Flagship species act as ambassadors for their environments, reminding people of the importance of conservation efforts around the world. These are species which capture the heart of the public. They often form the basis for conservation programmes. Because many threatened trees grow in forests, protecting a single iconic species has the added effect of saving other tree species and protecting the habitat for other plants and animals. These trees can also play important cultural roles in the lives of local communities.
Monkey puzzle tree – Araucaria araucana
The national tree of Chile and a flagship species for several National Parks in southern Chile, the monkey puzzle is known worldwide. The species is in Endangered due to threats such as fire and logging facing its wild populations, but its iconic status has increased conservation actions to protect it from extinction. It is also popular in horticultural collections.
Bornean Ironwood – Eusideroxylon zwageri
Native to Borneo, the ironwood is synonymous with the Dayak tribe and their culture. This species is seen as a protectress, a ‘gift from the creator’ to the people and is used by shamans for medicinal purposes and night rituals. However, Dayak elders are concerned that its increasing scarcity is putting traditional carving under threat as the wood is hard to find. The Global Trees Campaign is helping villagers to cultivate threatened species, including Bornean ironwood.

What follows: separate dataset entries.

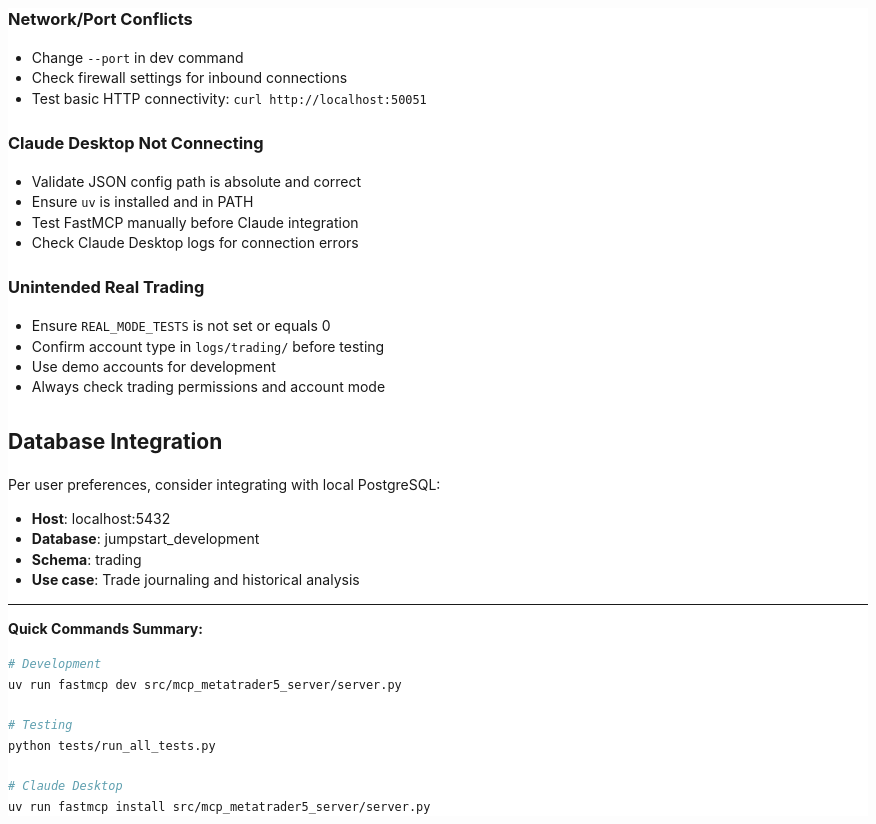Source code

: ### Network/Port Conflicts  
- Change `--port` in dev command
- Check firewall settings for inbound connections
- Test basic HTTP connectivity: `curl http://localhost:50051`

### Claude Desktop Not Connecting
- Validate JSON config path is absolute and correct
- Ensure `uv` is installed and in PATH
- Test FastMCP manually before Claude integration
- Check Claude Desktop logs for connection errors

### Unintended Real Trading
- Ensure `REAL_MODE_TESTS` is not set or equals 0
- Confirm account type in `logs/trading/` before testing
- Use demo accounts for development
- Always check trading permissions and account mode

## Database Integration

Per user preferences, consider integrating with local PostgreSQL:
- **Host**: localhost:5432
- **Database**: jumpstart_development  
- **Schema**: trading
- **Use case**: Trade journaling and historical analysis

---

**Quick Commands Summary:**
```bash
# Development
uv run fastmcp dev src/mcp_metatrader5_server/server.py

# Testing  
python tests/run_all_tests.py

# Claude Desktop
uv run fastmcp install src/mcp_metatrader5_server/server.py
```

Malagasy Baobabs – Adansonia spp.
Baobabs are known as upside down trees and are instantly recognisable with their swollen trunks and crown of small branches. Six of the eight species of baobabs are found only in Madagascar and they symbolise the islands unique diversity. The flowers of the baobab are pollinated by local fruit bats and serve as an essential food source for the bats over winter. The Global Trees Campaign is supporting Madagasikara Voakajy to work with local communities to protect these important species.